Rats and mice placed on an every-other-day feeding/fasting regimen live longer than fully fed animals. This result occurs without necessarily decreasing body weight, depending on the particular species of animal used.31
The Downsides of Calorie Restriction
Calorie restriction is useful only if you maintain adequate nutrition. You can take calorie restriction too far. Once a person falls below a certain threshold of body fat, there are concerns about decreased immune function,32 low testosterone, feeling hunger, and feeling cold. These issues are not a major concern for the majority of Americans who are facing an obesity epidemic. Perhaps the most important problem with chronic calorie restriction is that it’s difficult to maintain. You need to count every calorie scrupulously. You need to prepare all your food. You need to carefully calculate macronutrient ratios to make sure you get enough of each. You need to avoid junk food. These things aren’t easy to do, and, in a lot of cases, it’s not possible to do all of them all the time. Calorie restriction works on animals only when they are locked in cages. It doesn’t work on most humans who have free will.
That’s why scientists are so keen to discover the antiaging mechanisms behind calorie restriction. By understanding those mechanisms, we could mimic most of the benefits in a reasonable manner compatible with everyday life in twenty-first-century America.33 There’s good evidence that fewer calories may not lie at the heart o
f calorie restriction’s benefits. Because the human body does not contain calorie receptors or calorie counters, the hormonal changes caused by dietary change must drive the benefits. Knowing these changes can lead us to natural “biohacks” (including changing dietary protein and consuming coffee, tea, and red wine, which we discuss further in subsequent chapters) that deliver all the same benefits.

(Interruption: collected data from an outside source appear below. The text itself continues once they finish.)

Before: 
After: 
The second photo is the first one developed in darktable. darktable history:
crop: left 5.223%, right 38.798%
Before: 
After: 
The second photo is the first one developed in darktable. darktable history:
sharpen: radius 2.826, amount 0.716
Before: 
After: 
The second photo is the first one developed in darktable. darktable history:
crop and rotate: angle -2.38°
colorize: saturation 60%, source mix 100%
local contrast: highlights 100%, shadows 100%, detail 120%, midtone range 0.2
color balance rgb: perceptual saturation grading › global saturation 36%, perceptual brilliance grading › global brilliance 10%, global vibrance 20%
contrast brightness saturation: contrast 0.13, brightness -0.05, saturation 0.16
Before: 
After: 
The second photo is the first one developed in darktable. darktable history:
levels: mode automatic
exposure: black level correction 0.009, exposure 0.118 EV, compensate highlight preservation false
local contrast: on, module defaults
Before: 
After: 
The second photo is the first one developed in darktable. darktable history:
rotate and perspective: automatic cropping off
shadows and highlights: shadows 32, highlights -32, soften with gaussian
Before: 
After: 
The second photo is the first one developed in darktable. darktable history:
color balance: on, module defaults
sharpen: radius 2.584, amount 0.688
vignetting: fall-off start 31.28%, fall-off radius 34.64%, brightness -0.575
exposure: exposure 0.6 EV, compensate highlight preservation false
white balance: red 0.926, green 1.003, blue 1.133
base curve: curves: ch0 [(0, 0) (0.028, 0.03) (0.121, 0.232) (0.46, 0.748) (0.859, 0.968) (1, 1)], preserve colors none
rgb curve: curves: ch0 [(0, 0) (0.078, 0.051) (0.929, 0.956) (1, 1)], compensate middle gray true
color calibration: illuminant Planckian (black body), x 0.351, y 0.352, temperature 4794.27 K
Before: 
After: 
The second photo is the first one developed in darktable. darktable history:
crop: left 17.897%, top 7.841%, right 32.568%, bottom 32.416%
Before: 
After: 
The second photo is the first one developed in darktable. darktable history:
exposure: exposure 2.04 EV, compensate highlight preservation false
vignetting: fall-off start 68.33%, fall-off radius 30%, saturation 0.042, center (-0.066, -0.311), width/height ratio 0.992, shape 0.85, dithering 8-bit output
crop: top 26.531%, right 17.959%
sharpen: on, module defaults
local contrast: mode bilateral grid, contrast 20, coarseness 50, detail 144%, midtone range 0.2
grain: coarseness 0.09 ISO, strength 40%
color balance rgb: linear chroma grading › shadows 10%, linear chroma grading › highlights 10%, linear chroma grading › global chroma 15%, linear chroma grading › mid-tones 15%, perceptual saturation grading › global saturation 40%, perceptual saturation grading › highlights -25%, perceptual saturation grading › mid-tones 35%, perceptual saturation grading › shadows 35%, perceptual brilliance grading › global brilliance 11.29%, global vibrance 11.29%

In 1964, Georges Nógrády, a microbiologist at the University of Montreal, traveled to Easter Island, also known by its Polynesian name of Rapa Nui, to study the local population and collect soil samples. From those specimens, Dr. Suren Sehgal, who was working with a pharmaceutical company in Montreal, Canada, in 1972, isolated the bacterium Streptomyces hygroscopicus. This made a potent antifungal compound, which he isolated and named rapamycin, after the island of its origin. He hoped to make an antifungal cream for the topical treatment of athlete’s foot, but the discovery turned out to be far more important.1
When Dr. Sehgal abruptly transferred to New Jersey, he couldn’t bear the thought of destroying those samples. Instead, he wrapped some vials of rapamycin in heavy plastic, took them home, and stored them in his family freezer next to the ice cream with a label that said “DON’T EAT.” Dr. Sehgal didn’t resume work on rapamycin until 1987, when his company was bought out. Its antifungal properties turned out to be its least impressive feature.